• PROBLEMS AND TASKS:
A - In the extract, by how many minutes into the lecture did the writer's mind start to wander?
B - List every action given as a bullet beneath the Colossians 4:5-6 reference in the extract.
C - Decide whether each statement agrees with the extract, answering yes or no and quoting the words that settle it: (i) The lecture offers a lot of visual variety. (ii) The writer sees the DVDs as a possible resource for apologetics training within the Church. (iii) The writer's attention drifted because the lecture was lacking something.

• EXTRACT:
────────────────────
5. TRUTH AND REALITY IF DAILY LIFE
  • Colossians 4:5-6
  • Show wisdom
  • Speak with grace
  • Respond to each person
This is however just short of an hour of spoken lecture with little visual variety and is very wordy so by 30-40 minutes my mind did start to wander a bit. Not because it was lacking anything, but maybe because the content is so conceptual is was quite difficult to pin it down.

GOOD QUOTES:

“Are we a product of time, slime and chance?”
We say “Jesus is the answer” but they have not yet asked the question

I am thinking about how these DVDs could be used as a resource for apologetics training within the Church and I think they could have a lot of mileage: it is just trying to maintain a balance between the applied and the theoretical to make it accessible to the widest amount of people. This is very theoretical, which some people will love, and others may not engage with.
────────────────────
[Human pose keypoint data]
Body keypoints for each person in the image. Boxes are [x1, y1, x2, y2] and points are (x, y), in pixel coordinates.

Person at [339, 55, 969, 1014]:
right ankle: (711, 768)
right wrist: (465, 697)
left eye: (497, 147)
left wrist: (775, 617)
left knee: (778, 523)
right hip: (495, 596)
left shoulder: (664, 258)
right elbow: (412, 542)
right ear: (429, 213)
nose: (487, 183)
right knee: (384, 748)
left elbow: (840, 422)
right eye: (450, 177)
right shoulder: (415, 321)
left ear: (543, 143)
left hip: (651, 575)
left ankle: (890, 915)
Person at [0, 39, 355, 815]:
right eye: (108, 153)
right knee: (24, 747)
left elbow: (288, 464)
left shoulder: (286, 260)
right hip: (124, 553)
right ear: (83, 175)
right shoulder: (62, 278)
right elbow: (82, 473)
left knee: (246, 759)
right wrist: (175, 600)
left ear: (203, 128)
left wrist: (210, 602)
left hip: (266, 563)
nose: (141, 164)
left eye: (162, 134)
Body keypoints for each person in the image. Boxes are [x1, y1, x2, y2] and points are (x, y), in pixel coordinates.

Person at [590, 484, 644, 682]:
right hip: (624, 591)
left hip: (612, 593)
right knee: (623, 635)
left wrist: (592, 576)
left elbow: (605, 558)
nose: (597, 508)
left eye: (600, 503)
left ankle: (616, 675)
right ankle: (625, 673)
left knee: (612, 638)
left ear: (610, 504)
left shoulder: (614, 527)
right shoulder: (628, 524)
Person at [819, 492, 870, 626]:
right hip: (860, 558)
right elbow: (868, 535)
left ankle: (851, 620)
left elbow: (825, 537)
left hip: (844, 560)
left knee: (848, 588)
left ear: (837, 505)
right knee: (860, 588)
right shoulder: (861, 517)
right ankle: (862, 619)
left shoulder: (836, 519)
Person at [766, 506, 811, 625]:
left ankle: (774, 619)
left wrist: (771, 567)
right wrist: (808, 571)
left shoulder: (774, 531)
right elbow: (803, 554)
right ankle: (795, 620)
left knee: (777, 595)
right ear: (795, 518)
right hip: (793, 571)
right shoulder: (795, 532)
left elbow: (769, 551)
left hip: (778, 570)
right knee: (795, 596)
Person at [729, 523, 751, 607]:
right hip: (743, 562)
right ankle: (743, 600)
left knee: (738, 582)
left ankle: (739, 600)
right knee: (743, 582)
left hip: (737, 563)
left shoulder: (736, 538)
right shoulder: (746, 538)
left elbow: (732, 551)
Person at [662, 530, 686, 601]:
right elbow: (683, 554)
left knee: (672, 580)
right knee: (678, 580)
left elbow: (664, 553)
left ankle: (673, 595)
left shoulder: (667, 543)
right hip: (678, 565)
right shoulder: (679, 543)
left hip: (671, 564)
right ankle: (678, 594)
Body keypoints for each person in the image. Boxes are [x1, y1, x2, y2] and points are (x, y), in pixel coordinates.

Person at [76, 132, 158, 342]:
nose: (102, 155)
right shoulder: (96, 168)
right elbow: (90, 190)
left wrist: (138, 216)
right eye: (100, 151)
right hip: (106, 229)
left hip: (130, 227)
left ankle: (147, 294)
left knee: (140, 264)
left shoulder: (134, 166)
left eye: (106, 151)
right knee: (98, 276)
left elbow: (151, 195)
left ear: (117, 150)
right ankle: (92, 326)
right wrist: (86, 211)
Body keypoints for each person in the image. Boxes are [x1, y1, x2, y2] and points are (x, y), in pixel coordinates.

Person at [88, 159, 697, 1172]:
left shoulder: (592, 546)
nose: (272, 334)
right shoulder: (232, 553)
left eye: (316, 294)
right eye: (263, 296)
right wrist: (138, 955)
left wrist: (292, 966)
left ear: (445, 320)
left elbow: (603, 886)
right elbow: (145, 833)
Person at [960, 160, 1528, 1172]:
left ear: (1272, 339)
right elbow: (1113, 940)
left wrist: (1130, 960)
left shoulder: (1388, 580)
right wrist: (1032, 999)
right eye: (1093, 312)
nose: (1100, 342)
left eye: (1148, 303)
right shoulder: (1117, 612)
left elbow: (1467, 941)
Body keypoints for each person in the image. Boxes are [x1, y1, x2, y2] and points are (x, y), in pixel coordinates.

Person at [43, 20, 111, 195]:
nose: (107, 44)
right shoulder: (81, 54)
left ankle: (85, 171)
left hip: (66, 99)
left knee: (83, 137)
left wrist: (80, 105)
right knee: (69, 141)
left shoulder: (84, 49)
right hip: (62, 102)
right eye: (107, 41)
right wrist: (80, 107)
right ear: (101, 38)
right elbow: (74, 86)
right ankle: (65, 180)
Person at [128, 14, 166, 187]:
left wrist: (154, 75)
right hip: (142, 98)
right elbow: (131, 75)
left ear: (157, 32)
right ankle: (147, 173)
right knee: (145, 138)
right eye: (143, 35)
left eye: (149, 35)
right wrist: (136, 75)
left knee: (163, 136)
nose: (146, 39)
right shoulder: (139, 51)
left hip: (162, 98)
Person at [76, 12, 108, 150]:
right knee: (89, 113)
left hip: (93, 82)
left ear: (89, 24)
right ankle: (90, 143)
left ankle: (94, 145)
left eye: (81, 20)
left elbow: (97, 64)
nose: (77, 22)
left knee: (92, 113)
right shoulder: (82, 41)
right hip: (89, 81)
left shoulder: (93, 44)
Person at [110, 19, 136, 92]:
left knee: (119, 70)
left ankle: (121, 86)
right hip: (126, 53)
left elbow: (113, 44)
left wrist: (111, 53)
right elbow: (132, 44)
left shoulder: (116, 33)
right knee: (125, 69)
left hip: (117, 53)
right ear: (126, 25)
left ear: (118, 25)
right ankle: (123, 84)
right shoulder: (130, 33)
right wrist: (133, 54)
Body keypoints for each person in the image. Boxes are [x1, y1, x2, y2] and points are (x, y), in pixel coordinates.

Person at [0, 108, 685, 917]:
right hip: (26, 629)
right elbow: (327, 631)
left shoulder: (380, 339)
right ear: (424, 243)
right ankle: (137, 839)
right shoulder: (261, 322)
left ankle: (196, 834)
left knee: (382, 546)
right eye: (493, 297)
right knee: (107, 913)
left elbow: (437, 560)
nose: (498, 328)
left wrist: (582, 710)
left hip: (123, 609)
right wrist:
────────────────────
• TASK ANSWERS:
A - By 30-40 minutes.

B - Show wisdom; Speak with grace; Respond to each person

C -
(i) No: "with little visual variety"
(ii) Yes: "these DVDs could be used as a resource for apologetics training within the Church"
(iii) No: "Not because it was lacking anything"